Declan Ganley writes off €3.2m in loans to Libertas Institute
Company used in campaigns against EU treaty referendums no longer a going concern
Declan Ganley had provided the loans to the Libertas Institute at an interest rate of 11 per cent. Photograph: Brenda Fitzsimons
Declan Ganley has written off more than €3.2 million in loans to the Libertas Institute Limited, a corporate vehicle used by the businessman in campaigns against a number of EU treaty referendums since 2006.
The company is no longer a going concern and its directors, Mr Ganley and his brother Sean Ganley, have signalled their intention to have the company struck off within the next 12 months.
More than €3.2 million in loans were repayable to Mr Ganley at the end of 2018, according to the company’s accounts, which noted that it “would not be able to continue” without the support of its creditors and directors.
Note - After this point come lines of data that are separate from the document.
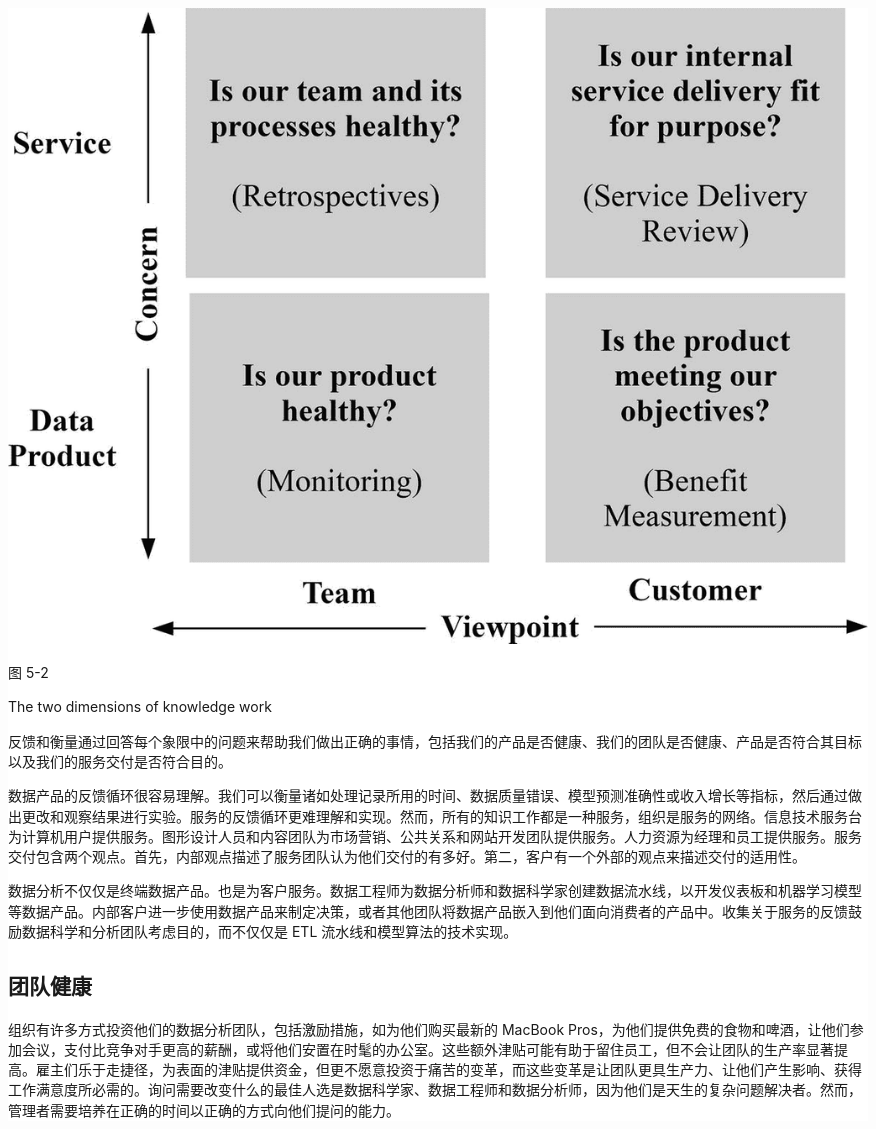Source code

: ![A476438_1_En_5_Fig2_HTML.jpg](img/A476438_1_En_5_Fig2_HTML.jpg)

图 5-2

The two dimensions of knowledge work

反馈和衡量通过回答每个象限中的问题来帮助我们做出正确的事情，包括我们的产品是否健康、我们的团队是否健康、产品是否符合其目标以及我们的服务交付是否符合目的。

数据产品的反馈循环很容易理解。我们可以衡量诸如处理记录所用的时间、数据质量错误、模型预测准确性或收入增长等指标，然后通过做出更改和观察结果进行实验。服务的反馈循环更难理解和实现。然而，所有的知识工作都是一种服务，组织是服务的网络。信息技术服务台为计算机用户提供服务。图形设计人员和内容团队为市场营销、公共关系和网站开发团队提供服务。人力资源为经理和员工提供服务。服务交付包含两个观点。首先，内部观点描述了服务团队认为他们交付的有多好。第二，客户有一个外部的观点来描述交付的适用性。

数据分析不仅仅是终端数据产品。也是为客户服务。数据工程师为数据分析师和数据科学家创建数据流水线，以开发仪表板和机器学习模型等数据产品。内部客户进一步使用数据产品来制定决策，或者其他团队将数据产品嵌入到他们面向消费者的产品中。收集关于服务的反馈鼓励数据科学和分析团队考虑目的，而不仅仅是 ETL 流水线和模型算法的技术实现。

## 团队健康

组织有许多方式投资他们的数据分析团队，包括激励措施，如为他们购买最新的 MacBook Pros，为他们提供免费的食物和啤酒，让他们参加会议，支付比竞争对手更高的薪酬，或将他们安置在时髦的办公室。这些额外津贴可能有助于留住员工，但不会让团队的生产率显著提高。雇主们乐于走捷径，为表面的津贴提供资金，但更不愿意投资于痛苦的变革，而这些变革是让团队更具生产力、让他们产生影响、获得工作满意度所必需的。询问需要改变什么的最佳人选是数据科学家、数据工程师和数据分析师，因为他们是天生的复杂问题解决者。然而，管理者需要培养在正确的时间以正确的方式向他们提问的能力。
The Galway-based businessman had provided the loans to the Libertas Institute at an interest rate of 11 per cent.
However, newly filed accounts show that Mr Ganley wrote off his loans to the company during 2019, wiping out accumulated losses of almost €3.5 million and clearing the way for a voluntary strike-off.
The accounts note that the directors of the company intend to commence the strike-off process within 12 months of the financial statements’ approval on May 21st, and that the company is no longer a going concern.
The Libertas Institute was established in 2006 with a mission “to initiate and provoke enlightened discussion on the [EU], its relevance to its member states and peoples and its role in world affairs having regard to our shared values of peace, democracy, individual liberty and free markets...”
It successfully campaigned for a No vote in the 2008 referendum on the Lisbon Treaty.
In 2009, Mr Ganley established a pan-European political party, Libertas. The party won just one seat in the European Parliament that year, leading the businessman to describe the movement as “a failed experiment”.
Mr Ganley’s first entrepreneurial endeavours included timber export and the privatisation of sawmills and forestry assets in Latvia and Russia in the late 1990s. These were sold to a group led by the Hungarian billionaire George Soros in 1997.
The Tuam-based businessman later established a European telecoms group called Broadnet before selling his 40 per cent stake in the venture to US giant Comcast in 2000.
He is currently chairman and chief executive of Rivada Networks, a telecommunications firm with offices in the US and Ireland which was founded in 2004.